(Material supplied Opens)

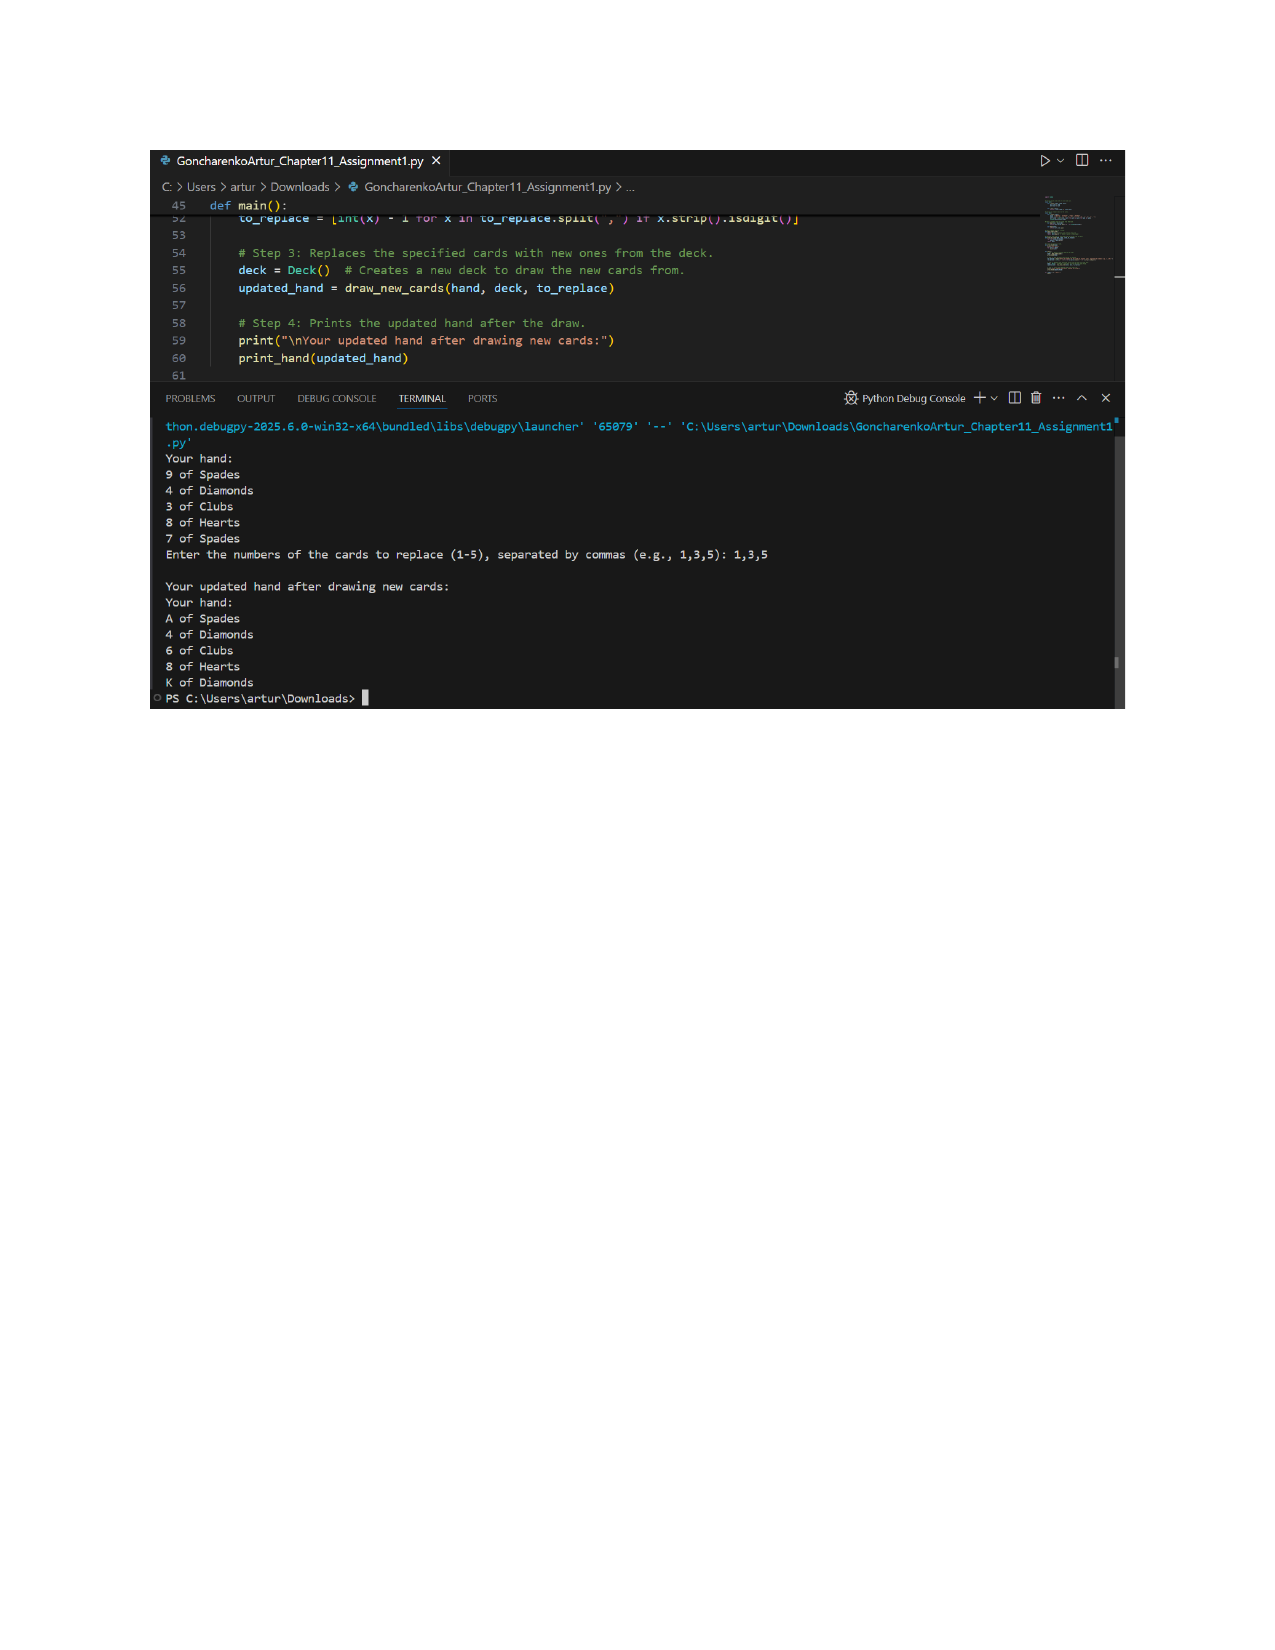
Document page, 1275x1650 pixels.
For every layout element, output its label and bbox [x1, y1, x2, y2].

picture [150, 150, 1125, 709]
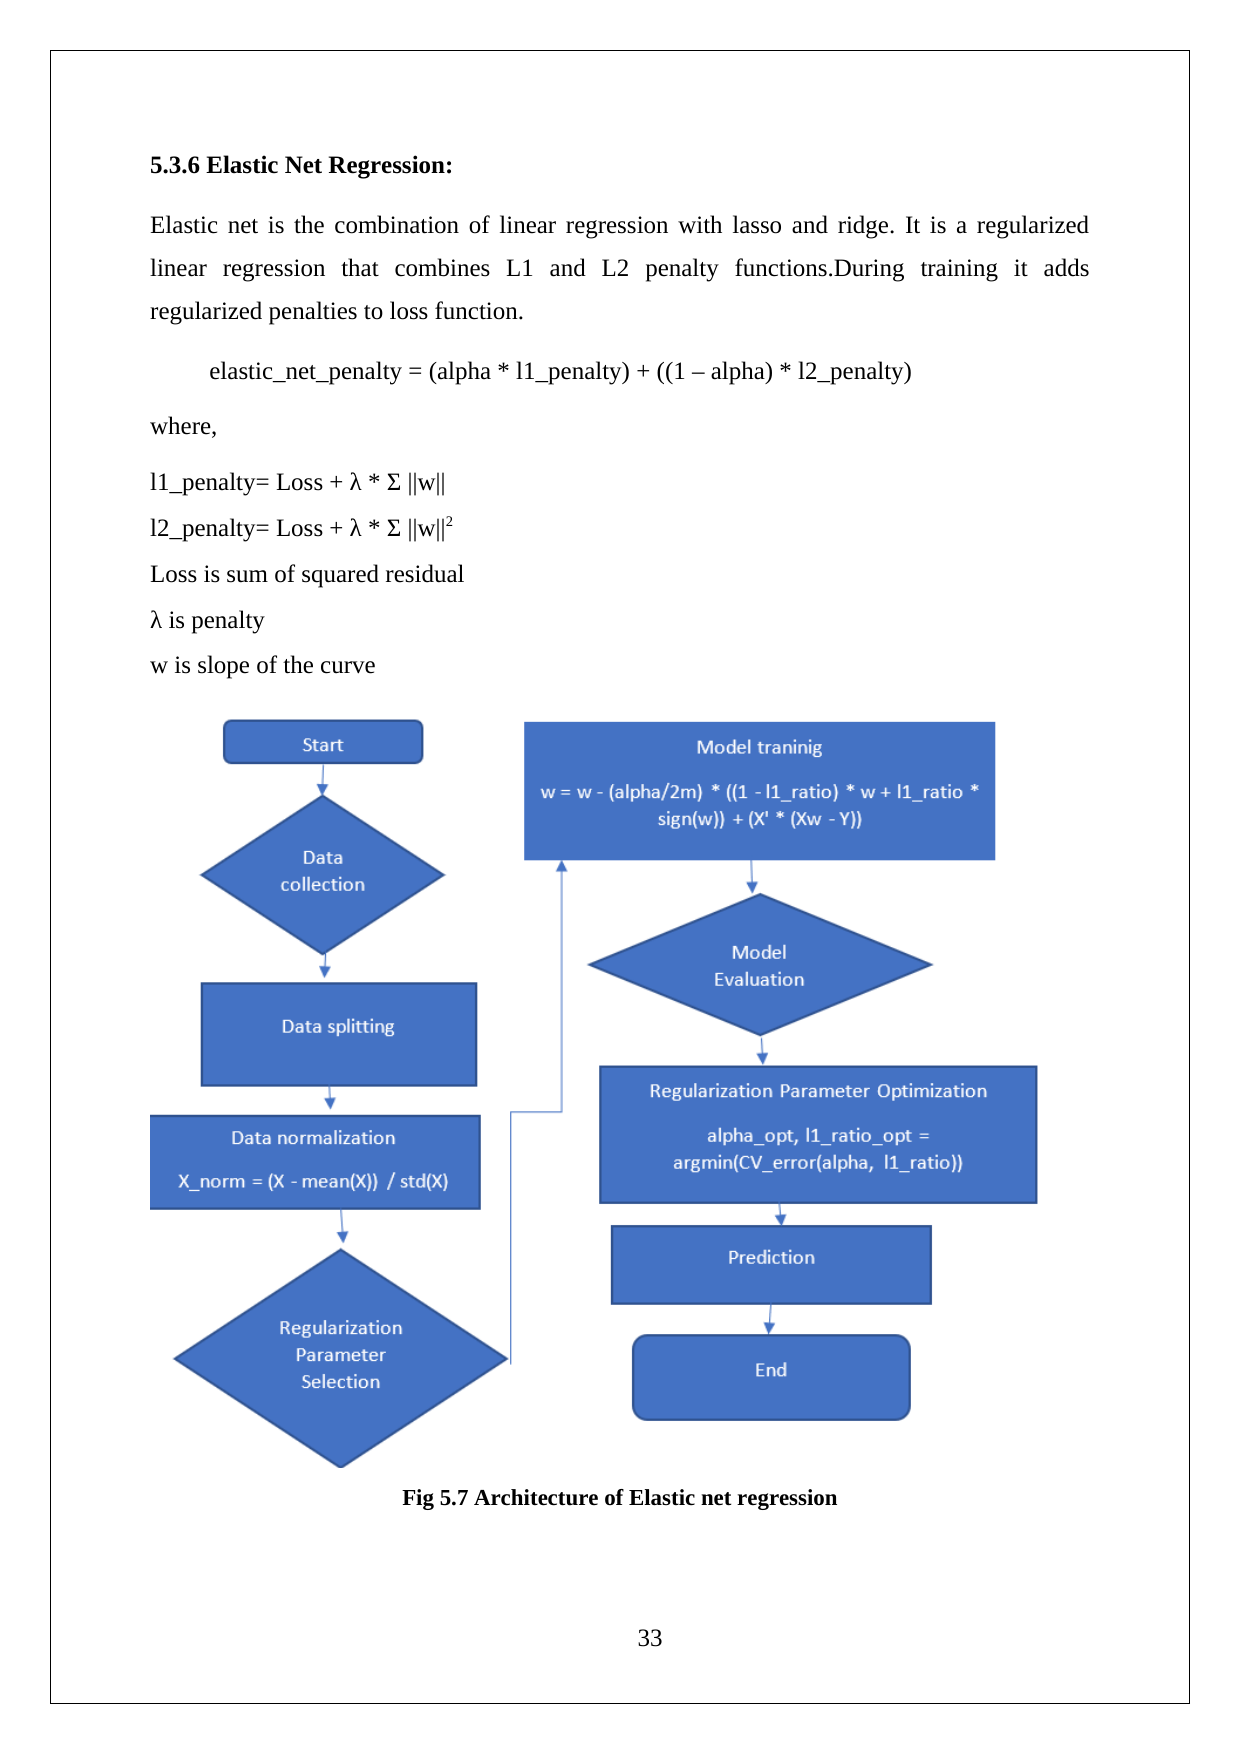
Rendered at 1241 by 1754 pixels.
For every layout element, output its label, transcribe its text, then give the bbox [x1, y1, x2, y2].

(Material supplied Closes)

• Exercise directions:
Output the data above exactly, excluding images.

• Answer for the task:
Document page, 1275x1650 pixels.
For every layout element, output its label and bbox [x1, y1, x2, y2].

picture [150, 150, 1125, 709]
Rendered at 1241 by 1754 pixels.
For every layout element, output its label, transcribe its text, then give the bbox [x1, y1, x2, y2].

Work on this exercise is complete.